April 29, 2016
Kick-starter funding of $50,000 has helped unite Brisbane-based researchers in the battle against Zika virus.
Researchers at QIMR Berghofer Medical Research Institute and the University of Queensland are using a $50,000 grant from the Australian Infectious Diseases Research Centre to develop new weapons against the devastating virus.
Zika virus is currently circulating in Latin America, Asia and the Pacific.
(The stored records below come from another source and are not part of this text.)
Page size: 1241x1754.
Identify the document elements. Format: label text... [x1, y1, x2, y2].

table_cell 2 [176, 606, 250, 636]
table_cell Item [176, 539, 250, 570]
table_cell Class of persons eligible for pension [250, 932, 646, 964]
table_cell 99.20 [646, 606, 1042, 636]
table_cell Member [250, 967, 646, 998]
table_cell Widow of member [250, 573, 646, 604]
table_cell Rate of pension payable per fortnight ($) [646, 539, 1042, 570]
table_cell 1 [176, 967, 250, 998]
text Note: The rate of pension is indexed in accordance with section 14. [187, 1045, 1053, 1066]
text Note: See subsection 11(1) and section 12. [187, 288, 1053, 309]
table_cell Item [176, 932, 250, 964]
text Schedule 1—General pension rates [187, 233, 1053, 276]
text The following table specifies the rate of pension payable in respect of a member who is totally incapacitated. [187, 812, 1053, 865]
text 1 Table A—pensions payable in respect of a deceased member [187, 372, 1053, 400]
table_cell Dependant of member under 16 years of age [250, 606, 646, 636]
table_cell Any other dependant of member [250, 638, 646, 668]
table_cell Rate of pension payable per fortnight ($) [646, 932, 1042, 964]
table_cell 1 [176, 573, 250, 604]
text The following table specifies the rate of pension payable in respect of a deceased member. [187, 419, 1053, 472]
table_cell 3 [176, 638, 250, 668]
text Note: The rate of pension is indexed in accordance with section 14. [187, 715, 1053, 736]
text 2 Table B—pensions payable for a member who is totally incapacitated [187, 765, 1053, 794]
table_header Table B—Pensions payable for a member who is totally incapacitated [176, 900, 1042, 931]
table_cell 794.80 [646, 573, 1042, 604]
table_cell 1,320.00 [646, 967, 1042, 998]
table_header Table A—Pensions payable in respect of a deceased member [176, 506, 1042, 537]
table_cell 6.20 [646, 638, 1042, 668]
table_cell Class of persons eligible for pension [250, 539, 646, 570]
Usually a mild disease in adults, infection during pregnancy causes microcephaly in some babies.
The head of QIMR Berghofer’s Mosquito Control Laboratory, Associate Professor Greg Devine, said the institute was well placed to conduct research into Zika virus in its state-of-the-art, quarantine facilities.
“We will assess how good Australian mosquito populations are at transmitting a variety of strains of Zika virus under different climate conditions,” Associate Professor Devine said.
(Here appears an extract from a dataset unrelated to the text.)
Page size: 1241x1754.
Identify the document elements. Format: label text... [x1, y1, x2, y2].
“We will also look at how the virus interacts with the Asian Tiger Mosquito, Aedes albopictus, which is currently implicated in an outbreak of dengue fever in the Torres Strait.”
Associate Professor Devine is working with QIMR Berghofer’s infectious diseases expert Professor Andreas Suhriber, as well as the head of the UQ School of Chemistry and Molecular Biosciences, Professor Paul Young, and fellow virologists Professor Alexander Khromykh, Professor Roy Hall and Dr Helle Bielefeldt-Ohmann from the Australian Infectious Diseases Research Centre and the School of Chemistry and Molecular Biosciences.
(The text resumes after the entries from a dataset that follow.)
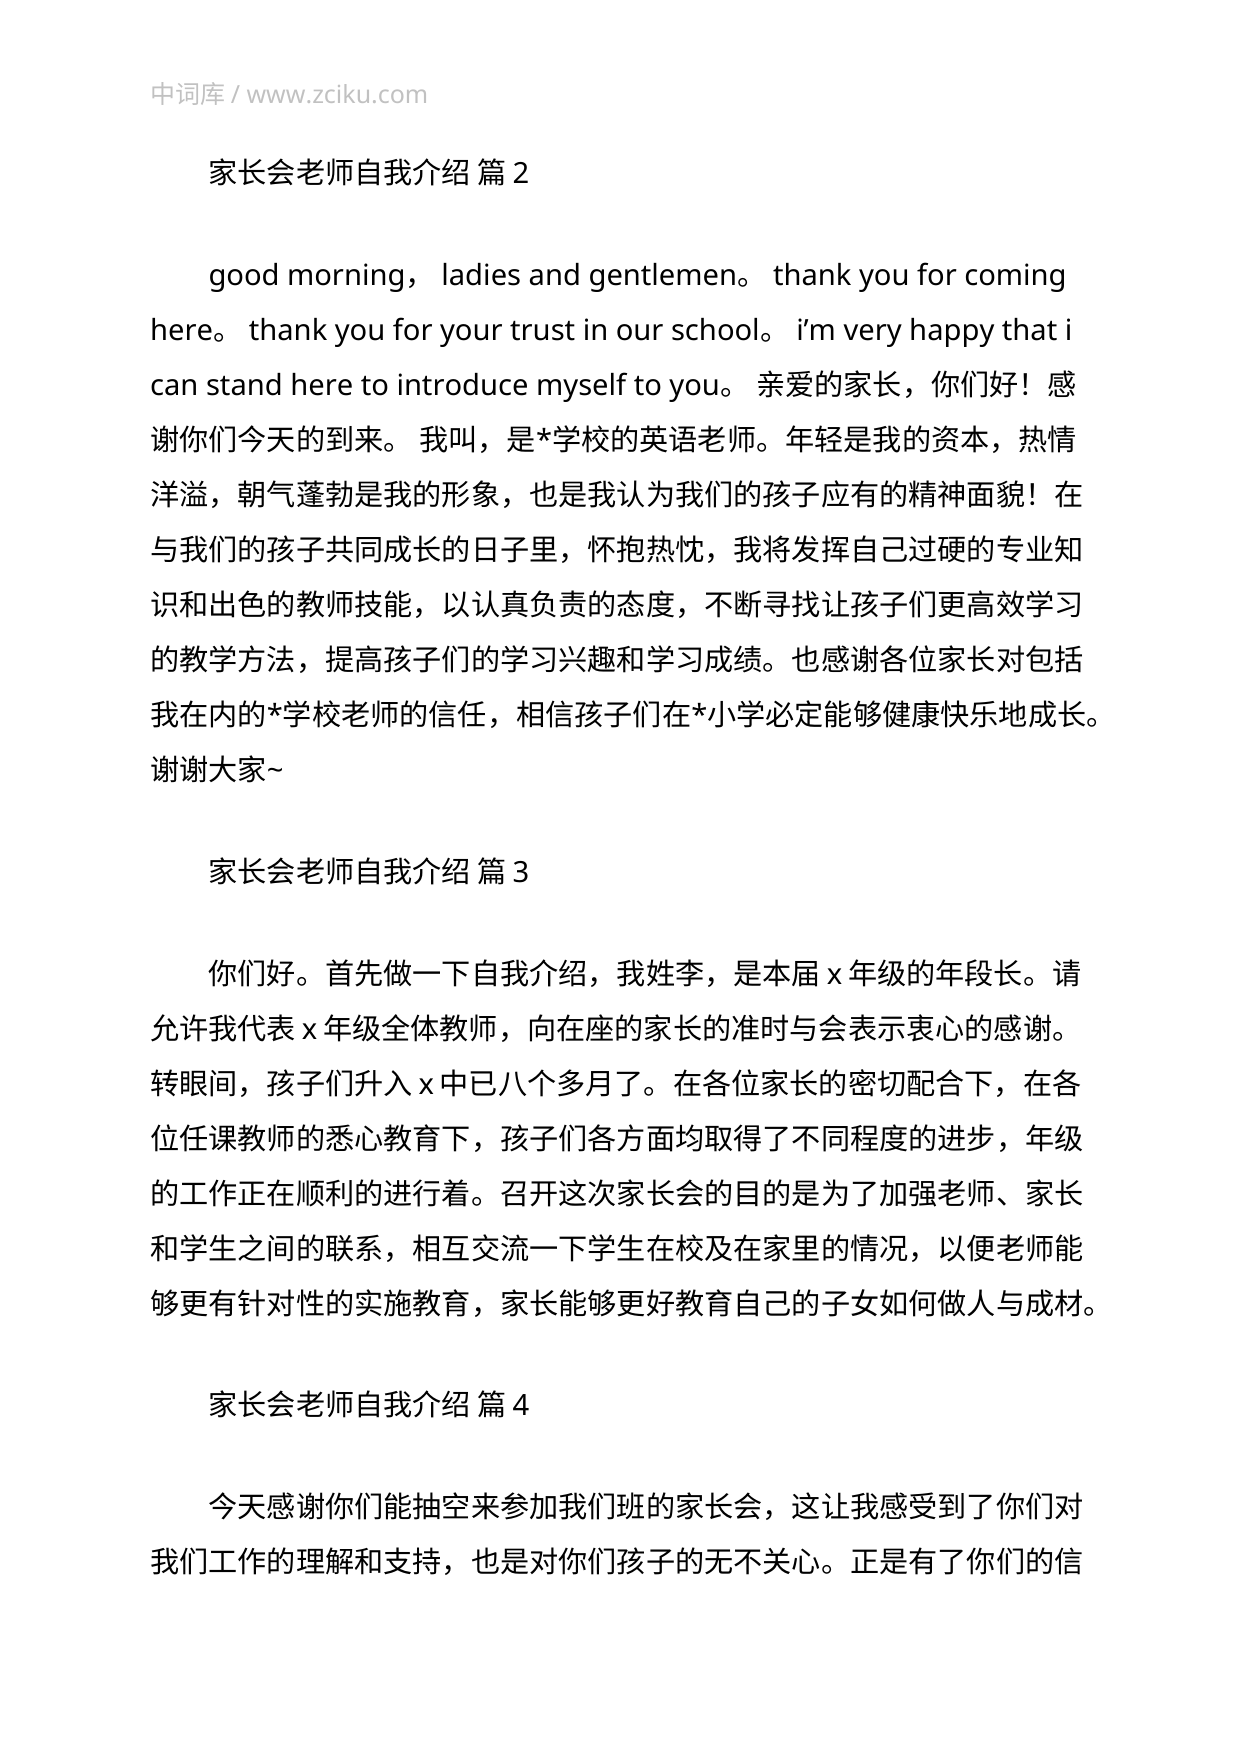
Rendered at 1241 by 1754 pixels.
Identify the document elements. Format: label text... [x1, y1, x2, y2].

text 家长会老师自我介绍 篇4 [150, 1382, 1090, 1424]
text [150, 1484, 1090, 1581]
text good morning， ladies and gentlemen。 thank you for coming here。 thank you for your trust in our school。 i’m very happy that i can stand here to introduce myself to you。 亲爱的家长，你们好！感谢你们今天的到来。 我叫，是*学校的英语老师。年轻是我的资本，热情洋溢，朝气蓬勃是我的形象，也是我认为我们的孩子应有的精神面貌！在与我们的孩子共同成长的日子里，怀抱热忱，我将发挥自己过硬的专业知识和出色的教师技能，以认真负责的态度，不断寻找让孩子们更高效学习的教学方法，提高孩子们的学习兴趣和学习成绩。也感谢各位家长对包括我在内的*学校老师的信任，相信孩子们在*小学必定能够健康快乐地成长。谢谢大家~ [150, 252, 1090, 789]
text 你们好。首先做一下自我介绍，我姓李，是本届x年级的年段长。请允许我代表x年级全体教师，向在座的家长的准时与会表示衷心的感谢。转眼间，孩子们升入x中已八个多月了。在各位家长的密切配合下，在各位任课教师的悉心教育下，孩子们各方面均取得了不同程度的进步，年级的工作正在顺利的进行着。召开这次家长会的目的是为了加强老师、家长和学生之间的联系，相互交流一下学生在校及在家里的情况，以便老师能够更有针对性的实施教育，家长能够更好教育自己的子女如何做人与成材。 [150, 951, 1090, 1322]
text 家长会老师自我介绍 篇3 [150, 848, 1090, 891]
text 家长会老师自我介绍 篇2 [150, 150, 1090, 192]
Professor Young said QIMR Berghofer and UQ were contributing to international efforts to deal with the epidemic sweeping through South American countries and threatening to spread further.
“This timely funding will help build our local collaboration,” Professor Young said.
The researchers have a solid track record in developing diagnostic tests, antiviral drugs and vaccines against other mosquito-borne diseases such as dengue, West Nile and Chikungunya.
Professor Young said the team was working to develop rapid and portable laboratory tests to detect Zika infection in people returning to Australia from Zika outbreak areas, and to monitor local mosquitoes for the virus.
“We are also using technologies developed at UQ in work to produce a new generation of diagnostics, vaccines and antiviral drugs against Zika virus,” he said.
“Our combined expertise in mosquito-borne viruses gives us a distinct advantage in teasing out the events that lead to foetal abnormalities when women are infected early in their pregnancy.”
The QIMR Berghofer and UQ researchers are also collaborating with researchers from Queensland Health, the University of the Sunshine Coast and Brisbane’s Mater Research Institute.